Alessandra Scicchitano holds a Dr.Ing. degree in Computer Engineering and Ph.D. degree in System and Networking with a PhD dissertation on scheduling algorithm for IQ switches. After her PhD studies, she joined the IBM Zurich Research Lab as a PostDoc, working on the IEEE 802.1au standard and on algorithms for adaptive routing in HPC systems. Today she is a Project Development Officer at the Amsterdam office of GEANT where she works primarily in the security and middleware areas and is responsible for the TCS certificate service and the support of the Information Security Management SIG. Prior to GEANT she was part of the Peta Solutions team at SWITCH, the Swiss NREN, and her main focus was on virtualization and E2E performance. Alessandra is the coordinator of the WISE community and the chair of the Security in Big Data working group.
- Migrating of the student user ID scheme for intra-institutional information service in Kyushu University - Student-ID-kasahara.pdf
Yoshiaki Kasahara, Eisuke Ito, Naomi Fujimura, Masahiro Obana, Kyushu University
[kasahara AT nc.kyushu-u.ac.jp]
In Kyushu University, a traditional "Student ID" based on student number assigned by Student Affairs Department had been used as the user ID of various IT services for a long time. There were some security and usability concerns using Student ID as a user ID. Since Student ID was used as the e-mail address of the student, it was easy to leak outside. Student ID is constructed based on a department code and a serial number, so guessing other ID strings from one ID is easy. Student ID is issued at the day of the entrance ceremony, so it is not usable for pre-entrance education. Student ID will change when the student moves to another department or proceeds from undergraduate to graduate school, so he/she loses personal data when Student ID changes. To solve these problems, Kyushu University decided to introduce another unchanging user ID independent from Student ID. This presentation reports the design of new user ID scheme, ID management system we are using, and the effect of introduction of new user ID scheme.

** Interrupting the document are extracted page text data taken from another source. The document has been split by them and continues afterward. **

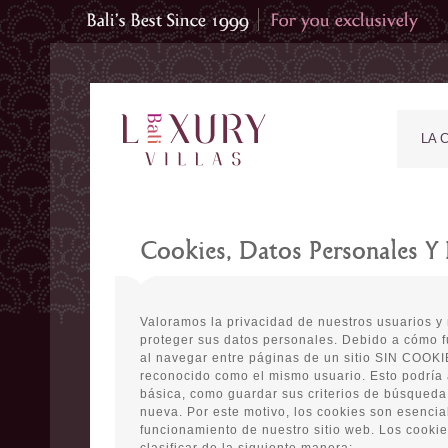
LA 
Cookies, Datos Personales Y 
Valoramos la privacidad de nuestros usuarios 
proteger sus datos personales. Debido a cómo f
al navegar entre páginas de un sitio SIN COOKI
reconocido como el mismo usuario. Esto podría a
básica, como guardar sus criterios de búsqueda
nueva. Por este motivo, los cookies son esencia
funcionamiento de nuestro sitio web. Los cooki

Yoshiaki Kasahara received the Dr. of Engineering degree from Department of Computer Science and Communication Engineering, Kyushu University in 1996. After that he has been Assistant Professor at Research Institute for Information Technology, formerly Computer Center in Kyushu University. His current research interests include network security such as intrusion detection and prevention, and network and ICT service operation. He is also working for operating campus network and services such as email, DNS, private cloud etc in Kyushu University.
- Detecting Web-based Malware in advance of Downloading Malicious Files - Detecting_Web-based_Malware_kozaki.pdf
Shota Kozaki, Waseda University
[Kozaki AT goto.info.waseda.ac.jp]
This paper tries to detect Web-based malware before a user downloads malicious files. We analyze redirections in HTTP flows. Our new method can discriminate malicious and benign redirections by extracting feature values from HTTP flows. It applies a machine learning method, Support Vector Machine, to the extracted features. The new method is light weight because it is not necessary to analyze contents data from Web servers. This method can detect malicious redirections in a small number of steps.
Shota Kozaki is a second grade master student at Department of Computer
Science and Commuications Engineering, Waseda University, Tokyo, Japan.
He graduated from Waseda University in March 2014. Mr Kozaki has been
conducting projects in network security.